3a) Extinguish the lit fuse
- Sometimes people have some time to defuse the bomb before it goes off.
- They may have all sorts of techniques to reset the brain and cut the red wire, or was that the blue wire? Meditation, sleep, air hockey, auto-fellatio auto-erotic asphyxiation, camping dogging, playing fetch with the cat, watching Borat for the 352nd time: Niiice!
- Sometimes they may succeed at resetting their brain or at least calming it, then return to step 1 ready to fight another day in peace and harmony.
- The people that have extreme difficulty with resetting the brain at this stage could have a brain resetting disorder perhaps?
- I have not yet been given the perfect drug on a 'Perfect Day' or an intervention or thin-tervention to reset my brain at this stage but I'm in good company

3b) Pour alcohol on the lit fuse!
- Many fall into addictions and destructive behaviour in a screwed up attempt to keep themselves together and hold off the breakdown. We all know addicts that are trying to suppress their trauma and actually causing more harm in the process. As Marek likes to remind me, my addiction is food and I am causing more harm than benefit by eating these chocolate wafer biscuits...

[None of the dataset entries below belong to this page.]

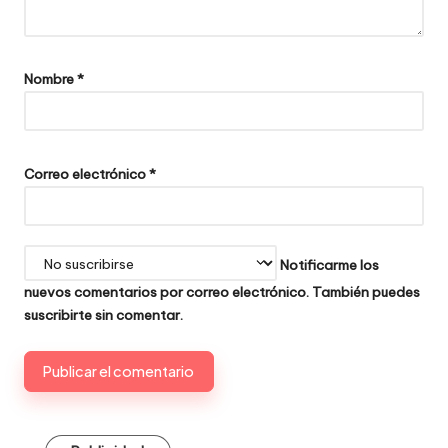
Nombre
*
Correo electrónico
*
Notificarme los
nuevos comentarios por correo electrónico. También puedes
suscribirte
sin comentar.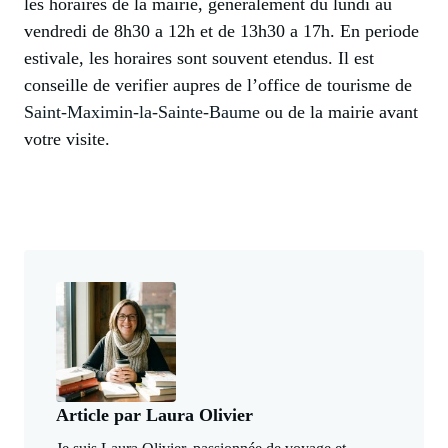
les horaires de la mairie, generalement du lundi au
vendredi de 8h30 a 12h et de 13h30 a 17h. En periode
estivale, les horaires sont souvent etendus. Il est
conseille de verifier aupres de l’office de tourisme de
Saint-Maximin-la-Sainte-Baume
ou de la mairie avant
votre visite.
Article par Laura Olivier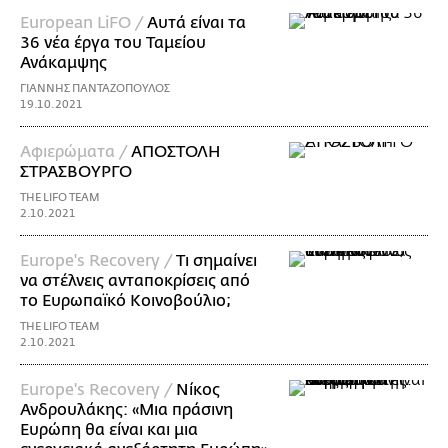
European LiFO /
Αυτά είναι τα
36 νέα έργα του Ταμείου
Ανάκαμψης
ΓΙΑΝΝΗΣ ΠΑΝΤΑΖΟΠΟΥΛΟΣ
19.10.2021
Αφιερώματα /
ΑΠΟΣΤΟΛΗ
ΣΤΡΑΣΒΟΥΡΓΟ
THE LIFO TEAM
2.10.2021
Europe's Recovery /
Τι σημαίνει
να στέλνεις ανταποκρίσεις από
το Ευρωπαϊκό Κοινοβούλιο;
THE LIFO TEAM
2.10.2021
Europe's Recovery /
Νίκος
Ανδρουλάκης: «Μια πράσινη
Ευρώπη θα είναι και μια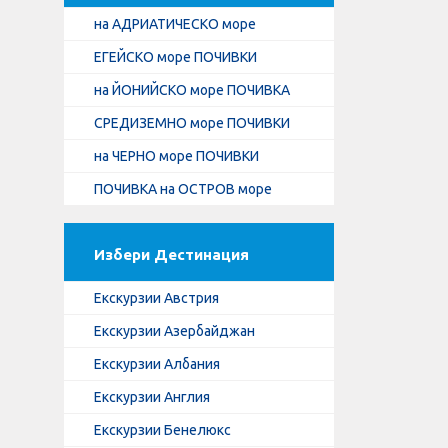
на АДРИАТИЧЕСКО море
ЕГЕЙСКО море ПОЧИВКИ
на ЙОНИЙСКО море ПОЧИВКА
СРЕДИЗЕМНО море ПОЧИВКИ
на ЧЕРНО море ПОЧИВКИ
ПОЧИВКА на ОСТРОВ море
Избери Дестинация
Екскурзии Австрия
Екскурзии Азербайджан
Екскурзии Албания
Екскурзии Англия
Екскурзии Бенелюкс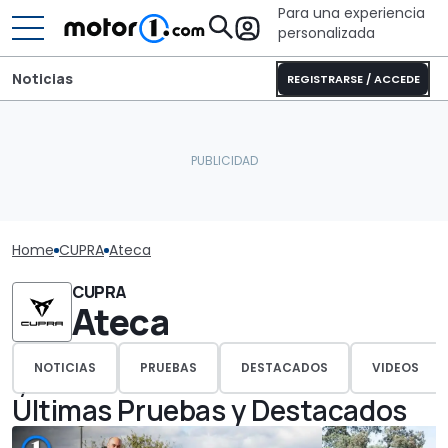
Para una experiencia
personalizada
Noticias
REGISTRARSE / ACCEDE
Home
CUPRA
Ateca
CUPRA
Ateca
NOTICIAS
PRUEBAS
DESTACADOS
VIDEOS
Últimas Pruebas y Destacados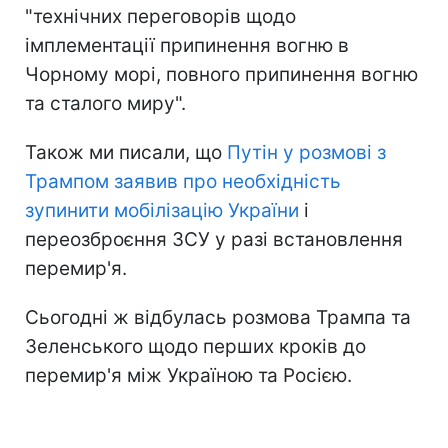
"технічних переговорів щодо
імплементації припинення вогню в
Чорному морі, повного припинення вогню
та сталого миру".
Також ми писали, що
Путін у розмові з
Трампом заявив про необхідність
зупинити мобілізацію України
і
переозброєння ЗСУ у разі встановлення
перемир'я.
Сьогодні ж відбулась розмова Трампа та
Зеленського щодо перших кроків до
перемир'я між Україною та Росією.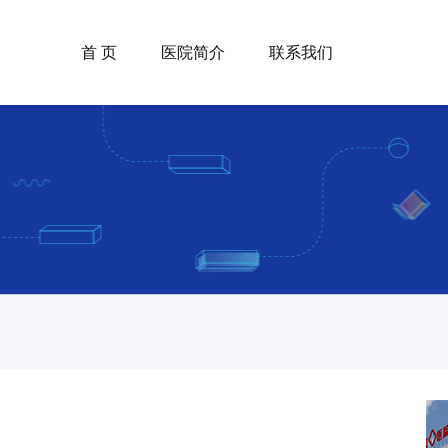
首 页
医院简介
联系我们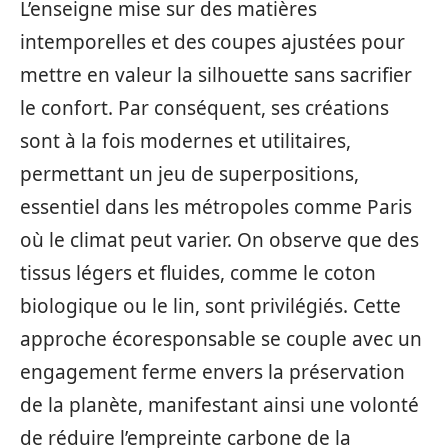
L’enseigne mise sur des matières
intemporelles et des coupes ajustées pour
mettre en valeur la silhouette sans sacrifier
le confort. Par conséquent, ses créations
sont à la fois modernes et utilitaires,
permettant un jeu de superpositions,
essentiel dans les métropoles comme Paris
où le climat peut varier. On observe que des
tissus légers et fluides, comme le coton
biologique ou le lin, sont privilégiés. Cette
approche écoresponsable se couple avec un
engagement ferme envers la préservation
de la planète, manifestant ainsi une volonté
de réduire l’empreinte carbone de la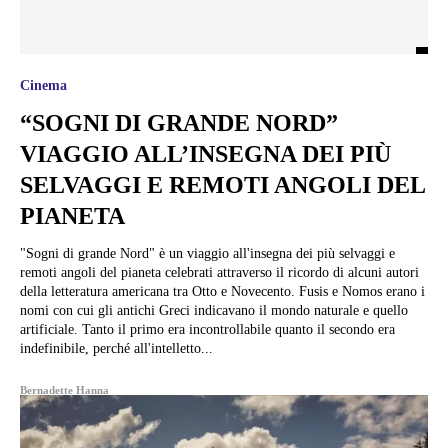
Cinema
“SOGNI DI GRANDE NORD”
VIAGGIO ALL’INSEGNA DEI PIÙ
SELVAGGI E REMOTI ANGOLI DEL
PIANETA
"Sogni di grande Nord" è un viaggio all'insegna dei più selvaggi e
remoti angoli del pianeta celebrati attraverso il ricordo di alcuni autori
della letteratura americana tra Otto e Novecento. Fusis e Nomos erano i
nomi con cui gli antichi Greci indicavano il mondo naturale e quello
artificiale. Tanto il primo era incontrollabile quanto il secondo era
indefinibile, perché all'intelletto...
Bernadette Hanna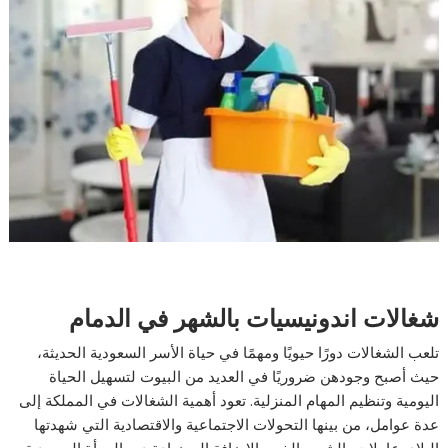
شغالات اندونيسيات بالشهر في الدمام
تلعب الشغالات دورًا حيويًا ومهمًا في حياة الأسر السعودية الحديثة،
حيث أصبح وجودهن ضروريًا في العديد من البيوت لتسهيل الحياة
اليومية وتنظيم المهام المنزلية. تعود أهمية الشغالات في المملكة إلى
عدة عوامل، من بينها التحولات الاجتماعية والاقتصادية التي شهدتها
البلاد، عاملات بالشهر بالخبر بالإضافة إلى زيادة دور المرأة السعودية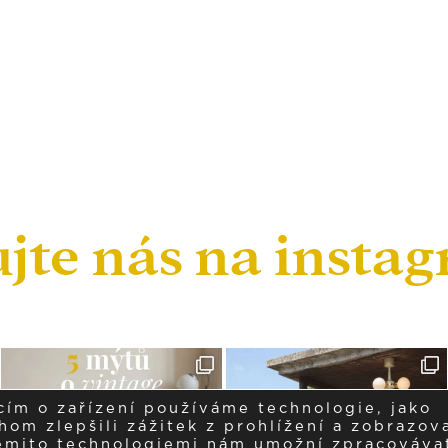
ujte nás na insta
cím o zařízení používáme technologie, jako
om zlepšili zážitek z prohlížení a zobrazova
těmito technologiemi nám umožní zpracováva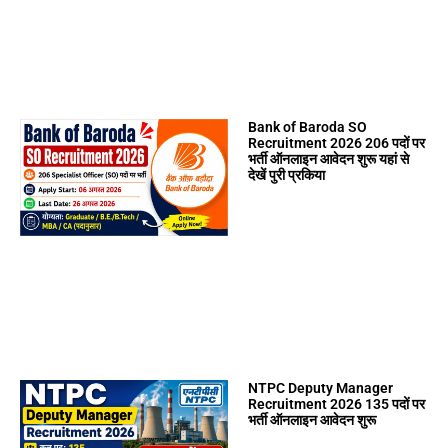
Bank of Baroda SO
Recruitment 2026 206 पदों पर
भर्ती ऑनलाइन आवेदन शुरू यहां से
देखें पुरी प्रकिया
NTPC Deputy Manager
Recruitment 2026 135 पदों पर
भर्ती ऑनलाइन आवेदन शुरू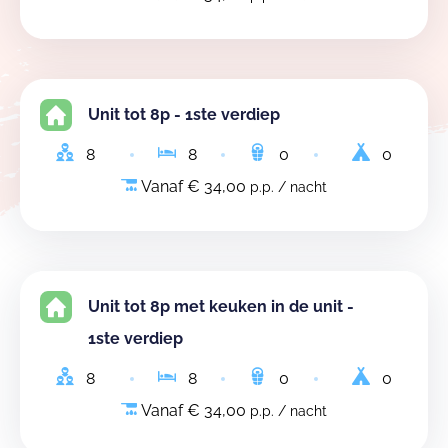
Unit tot 8p - 1ste verdiep
8
8
0
0
Vanaf € 34,00
p.p. / nacht
Unit tot 8p met keuken in de unit -
1ste verdiep
8
8
0
0
Vanaf € 34,00
p.p. / nacht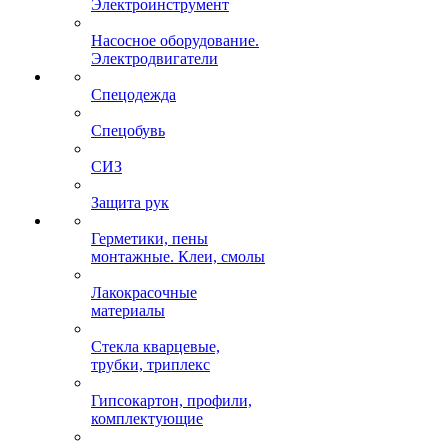
Электроинструмент
Насосное оборудование.
Электродвигатели
Спецодежда
Спецобувь
СИЗ
Защита рук
Герметики, пены
монтажные. Клеи, смолы
Лакокрасочные
материалы
Стекла кварцевые,
трубки, триплекс
Гипсокартон, профили,
комплектующие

4) The Zen Bubble goes Nova and explodes
- One can take it no longer and falls apart
- Ranting / raving / violence / Self-harm
- Are a small series of controlled demolitions better than waiting for the big one? I suspect so and people that scream expletives into their Ron Jeremy love pillows or join an underground dead-arm punching club are probably doing exactly that.
5) The nuclear fallout
- Some can get over it quickly; others not so much
- I find that sleep is the only thing for me that does a pretty good job to reset my brain back to stage 1
- A brain reset drug or intervention at this stage would be nice too if I failed to blow out the fuse at stage 3a and don't want to mope around the house for 3 days watching the newer, unfunnier Red Dwarf seasons.

There are some people that seem to go through these stages multiple times a day and still keep trucking on and are seemingly fine overall. I have worked with people a bit like this! Others go into a downward spiral and get worse and worse with each explosion until they seem to be beyond any help. I'm somewhere in between so it could be worse...
Have I just shown my mental health team that I am He-Man: Master of the Universe and an engineer trumps a doctor or psychologist most days of the week? Hmmm, I'm probably just deluded... I'll see what my team thinks of my own diagnosis this week, then report back on the highly confidential and controversial findings.